Found this site on Mother Earth News which explains soap making process.

http://www.motherearthnews.com/diy/...h-possum-hollow-farm-soaps.aspx#ixzz3BcyEx3id


----------



## Grimm (Sep 5, 2012)

swinneyswitch said:


> I have been making soap for about 10 years now and it is so simple and so much better than store soap. The most difficult part is deciding on a recipe. I can make 1 years supply (+ some) in my crockpot, choose my fragrance if any and add all the goodies that I want. Goodies may be ground oatmeal, ground lavendar flowers. ground calendula flowers, etc. I give away so much soap and everyone says that I should sell it. But I have so much fun giving it away. I use cheap oils, extravagant oils, vitamin e; all sorts of fun things that are so good for your skin. I can go simple with crisco, lard, veggie oil. There are so many good sites on internet to choose from but the most important part when you find a recipe to your liking is to run it through a "saponification calculator" (50 cent word). MMS has one on their site and it makes sure that your oils to lye to water ratio is balanced.


I am curious about your process using the crock pot to make soap. Please share. Your basic recipe would be good too.


----------



## airdrop (Jan 6, 2012)

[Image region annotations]
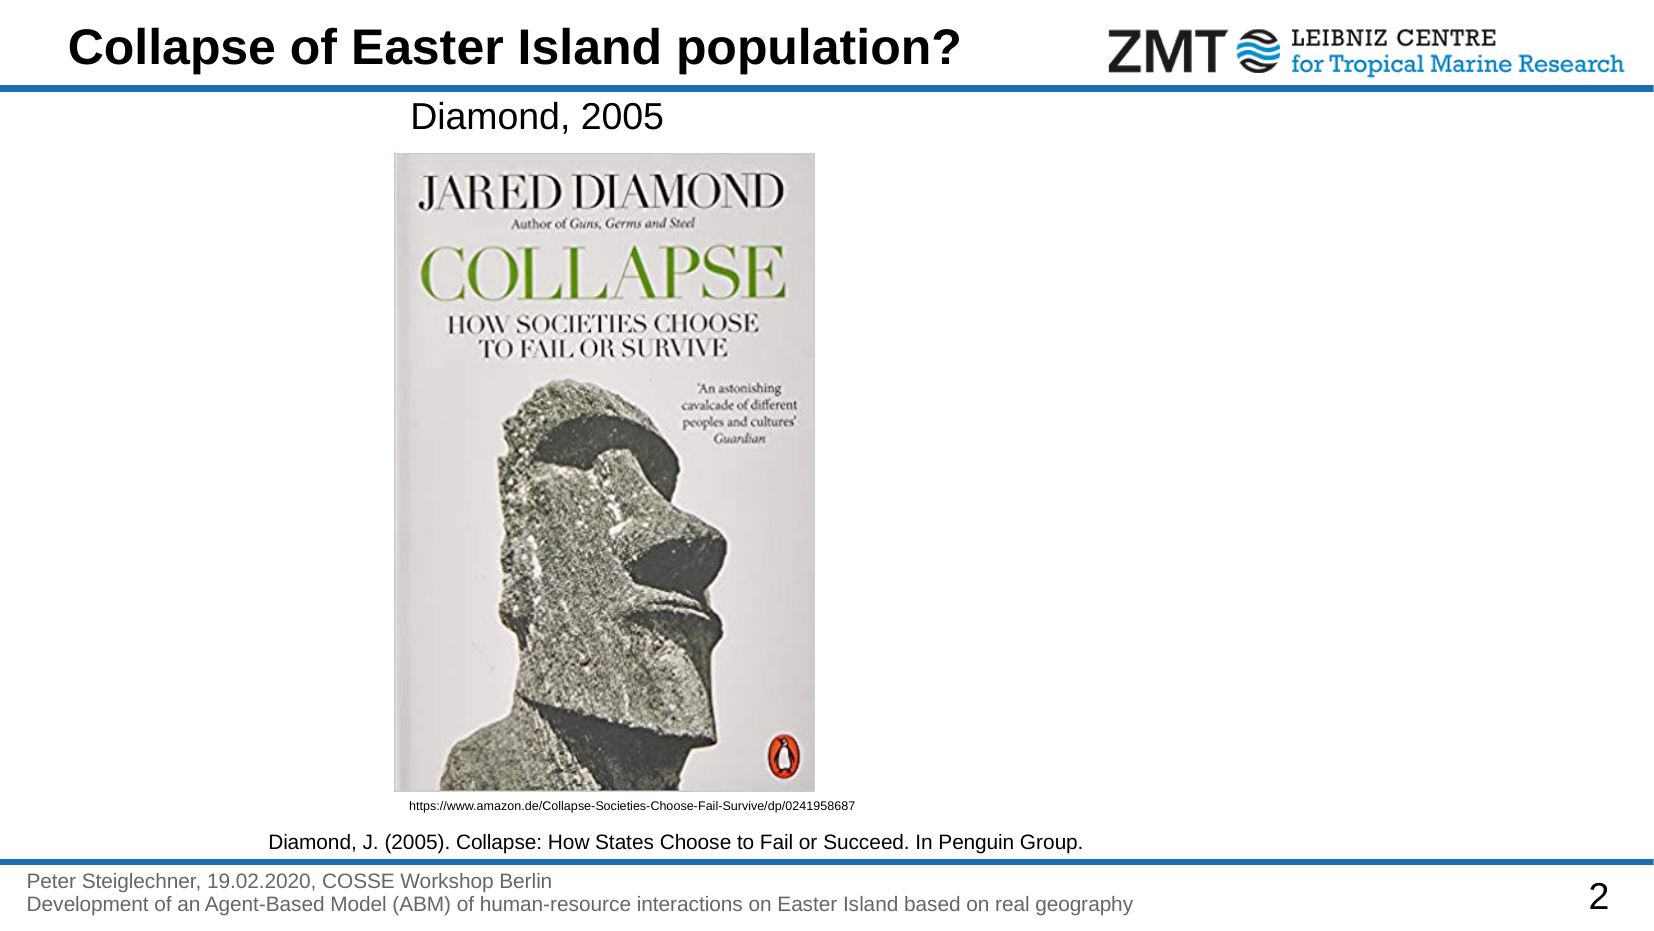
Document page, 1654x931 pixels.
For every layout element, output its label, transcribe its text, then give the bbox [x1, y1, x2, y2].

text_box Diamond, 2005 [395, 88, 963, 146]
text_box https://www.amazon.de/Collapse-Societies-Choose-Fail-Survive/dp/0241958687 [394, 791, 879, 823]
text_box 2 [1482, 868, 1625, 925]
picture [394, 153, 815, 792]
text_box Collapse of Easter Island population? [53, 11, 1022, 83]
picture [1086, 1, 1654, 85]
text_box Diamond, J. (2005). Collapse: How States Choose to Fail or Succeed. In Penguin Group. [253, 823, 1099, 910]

--

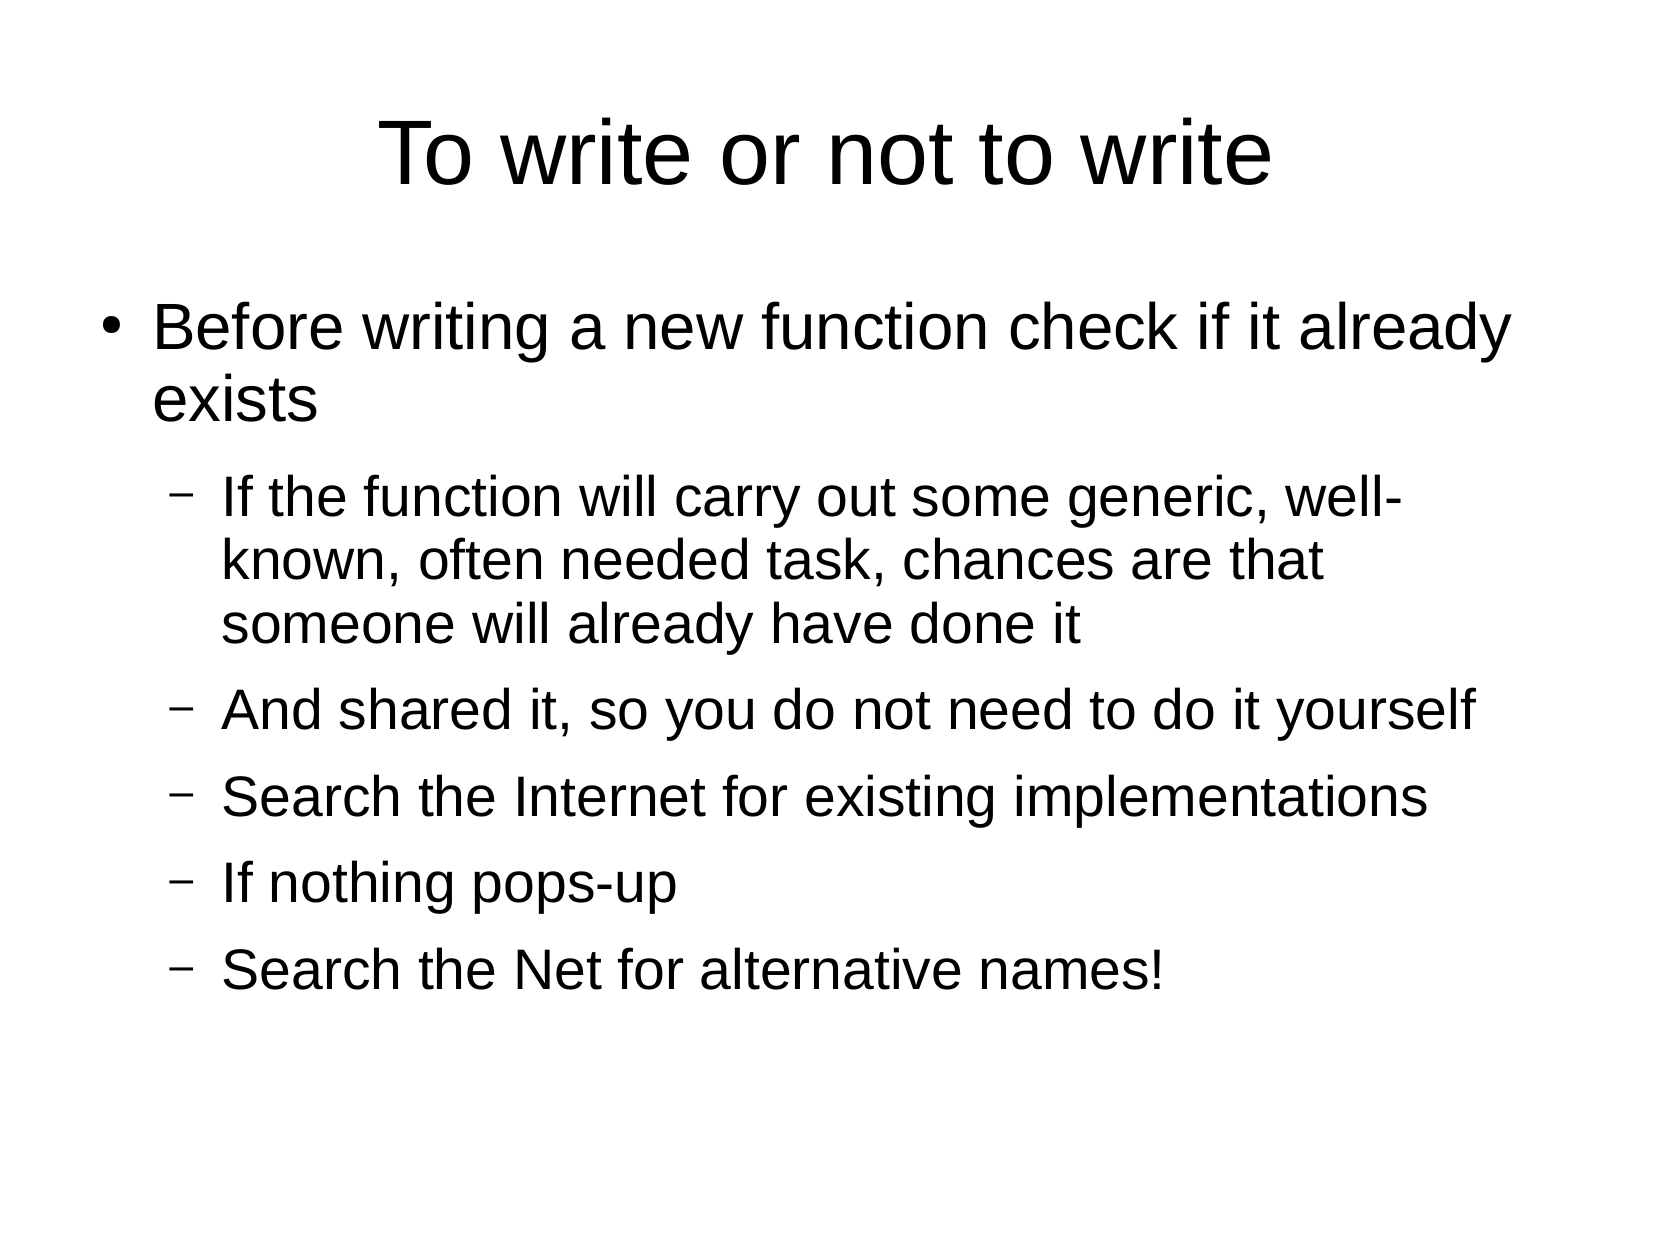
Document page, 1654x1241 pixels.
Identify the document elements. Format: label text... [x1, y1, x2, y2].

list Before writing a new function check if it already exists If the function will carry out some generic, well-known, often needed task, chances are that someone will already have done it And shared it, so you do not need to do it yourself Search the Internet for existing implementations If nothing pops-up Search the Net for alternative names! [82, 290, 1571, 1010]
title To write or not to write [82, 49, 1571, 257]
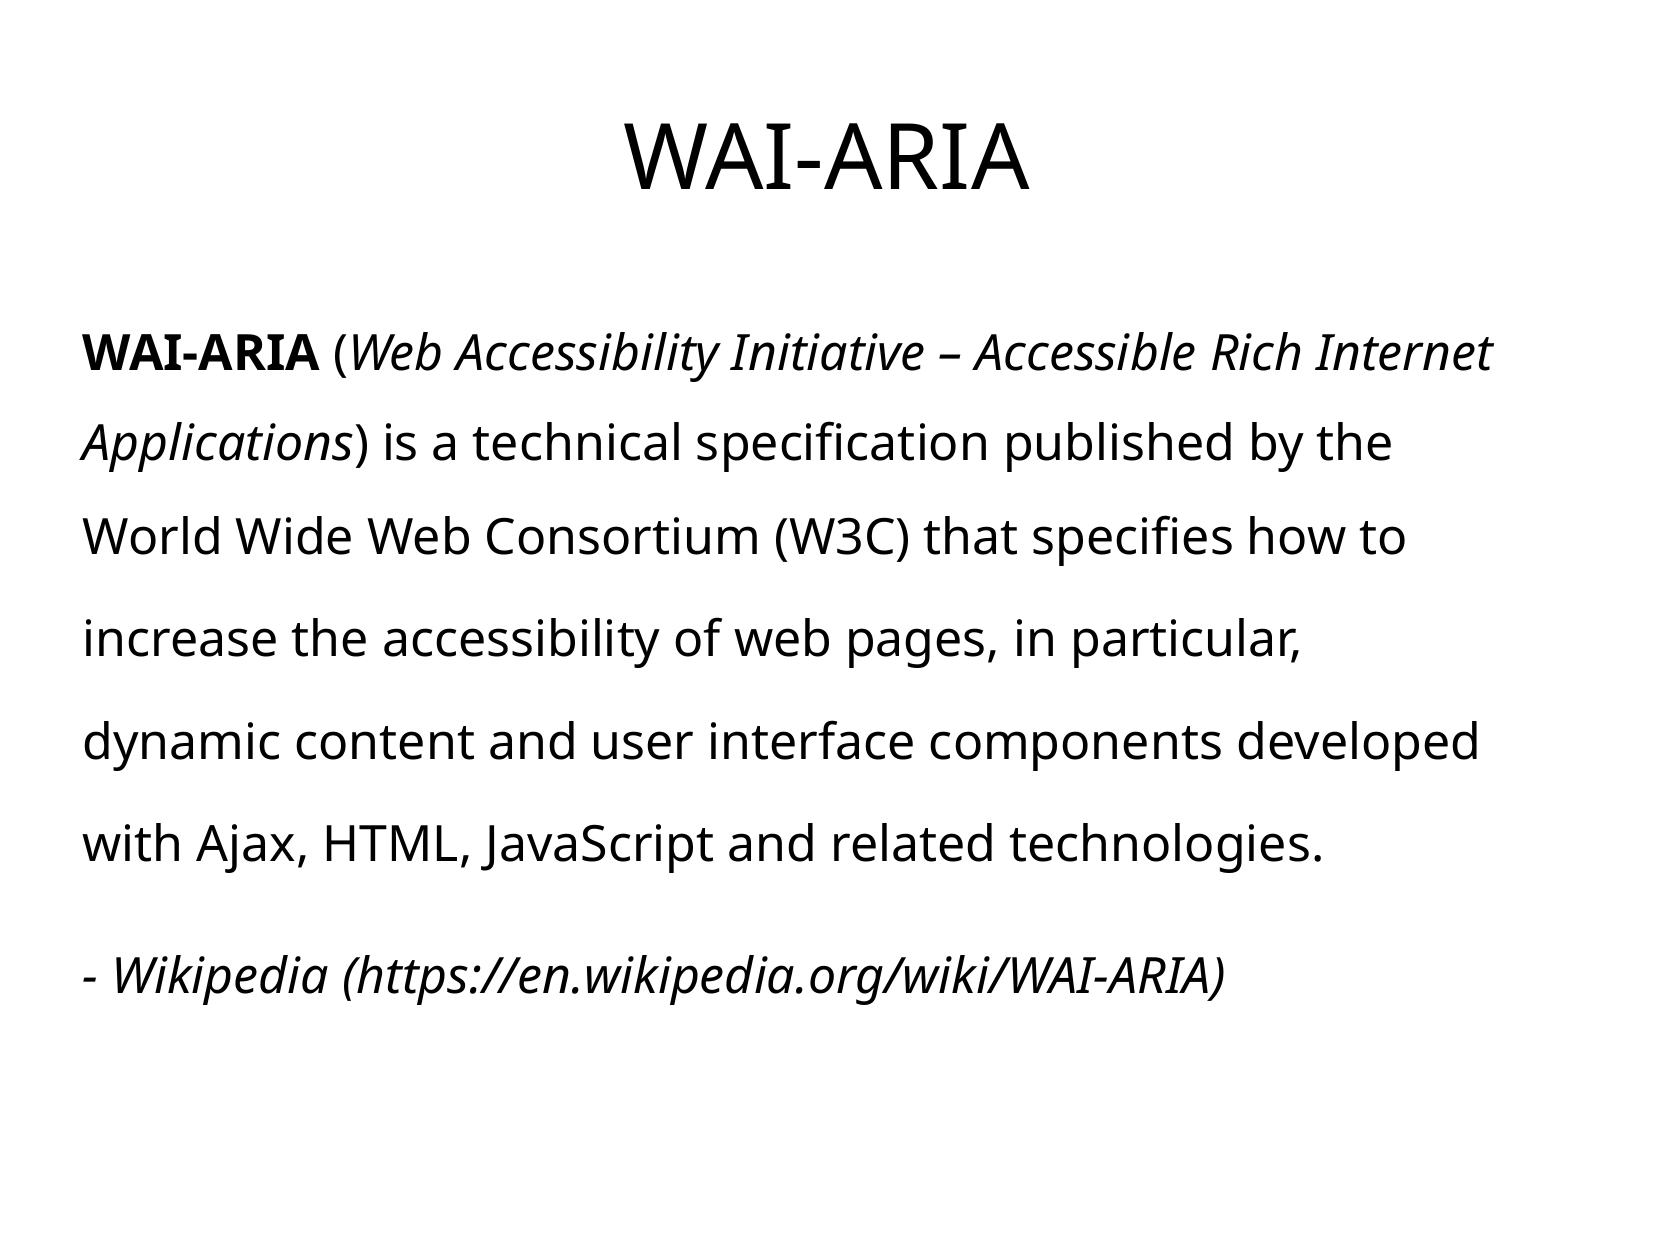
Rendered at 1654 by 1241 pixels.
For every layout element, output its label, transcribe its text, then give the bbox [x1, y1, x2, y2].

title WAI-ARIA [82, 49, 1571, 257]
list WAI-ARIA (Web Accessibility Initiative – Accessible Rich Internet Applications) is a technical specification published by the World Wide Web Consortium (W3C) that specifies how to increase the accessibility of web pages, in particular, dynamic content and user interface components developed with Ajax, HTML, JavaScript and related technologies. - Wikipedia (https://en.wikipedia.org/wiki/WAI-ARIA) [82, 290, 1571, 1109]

Required actions —
**a)** Return the passage of the soap-making thread between "I am curious" and "(Jan 6, 2012)", inclusive, word for word.
**b)** Continue the soap-making thread from the point where it stops.
Nothing in the listing is needed here.

Answers to the problems —
**a)**
I am curious about your process using the crock pot to make soap. Please share. Your basic recipe would be good too.


----------



## airdrop (Jan 6, 2012)

**b)**
I buy Zote soap about as close to home made as you can get. Mexican made http://laundry.about.com/od/product...6224c380-8161-42ef-8ec2-8071c7ecf42a-0-ab_msb 
I use it on my ball caps when they get dirty and sweat stained plus for bath soap get my hair very clean lol


----------



## Grimm (Sep 5, 2012)

airdrop said:


> I buy Zote soap about as close to home made as you can get. Mexican made http://laundry.about.com/od/product...6224c380-8161-42ef-8ec2-8071c7ecf42a-0-ab_msb
> I use it on my ball caps when they get dirty and sweat stained plus for bath soap get my hair very clean lol


I use zote as part of my laundry soap recipe.


----------



## airdrop (Jan 6, 2012)

my wife used 1 of my bars for that Grrrrr but the laundry worked well.


----------



## Grimm (Sep 5, 2012)

airdrop said:


> my wife used 1 of my bars for that Grrrrr but the laundry worked well.


I try to keep at least 8 bars just for the laundry soap on the shelf. It crumbles better if it has been sitting on the shelf for a year or so.


----------



## tc556guy (Apr 28, 2011)

Saved to the information collection. Thanks very much for the link


----------



## swinneyswitch (Apr 6, 2014)

*soap holders*

Being the tightwad (uhhhhhhhhhhh sensible) person that I am, I re-use my bath scrubbies when they wear out to hold my homemade soap*. * I just unravel and drop each bar of soap into the netting and tie two knots between each bar of soap. This way I can cut one bar off when I need it. 
Linda


----------



## Grimm (Sep 5, 2012)

swinneyswitch said:


> Being the tightwad (uhhhhhhhhhhh sensible) person that I am, I re-use my bath scrubbies when they wear out to hold my homemade soap*. * I just unravel and drop each bar of soap into the netting and tie two knots between each bar of soap. This way I can cut one bar off when I need it.
> Linda


That sounds like how we store our onions...


----------



## swinneyswitch (Apr 6, 2014)

*storing onions*

Hi Grimm
how long can you store onions this way. and what kind of climate are you in.
swinneyswitch


----------



## Grimm (Sep 5, 2012)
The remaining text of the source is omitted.